Exercise description
If a line in the entries below includes "notre", show that line.

The records
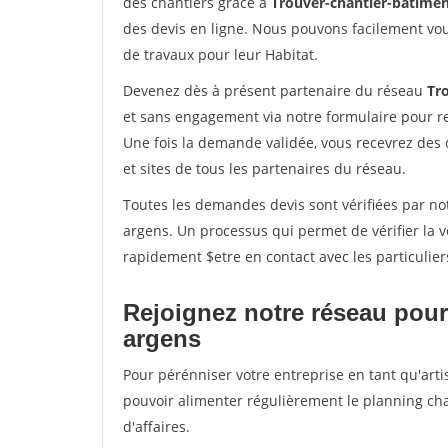
des chantiers grâce à
Trouver-chantier-batimen
des devis en ligne. Nous pouvons facilement vo
de travaux pour leur Habitat.
Devenez dès à présent partenaire du réseau
Tr
et sans engagement via notre formulaire pour r
Une fois la demande validée, vous recevrez des
et sites de tous les partenaires du réseau.
Toutes les demandes devis sont vérifiées par not
argens. Un processus qui permet de vérifier la
rapidement $etre en contact avec les particulier
Rejoignez notre réseau pour
argens
Pour pérénniser votre entreprise en tant qu'arti
pouvoir alimenter régulièrement le planning cha
d'affaires.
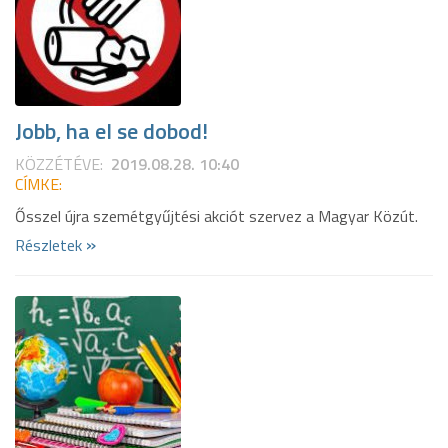
Jobb, ha el se dobod!
KÖZZÉTÉVE:
2019.08.28. 10:40
CÍMKE:
Ősszel újra szemétgyűjtési akciót szervez a Magyar Közút.
»
Részletek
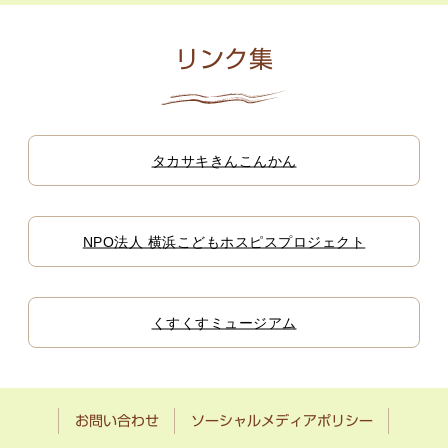
リンク集
タカサキきんこんかん
NPO法人 横浜こどもホスピスプロジェクト
くすくすミュージアム
お問い合わせ
ソーシャルメディアポリシー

Solution to the problem
et sans engagement via notre formulaire pour r
Rejoignez notre réseau pour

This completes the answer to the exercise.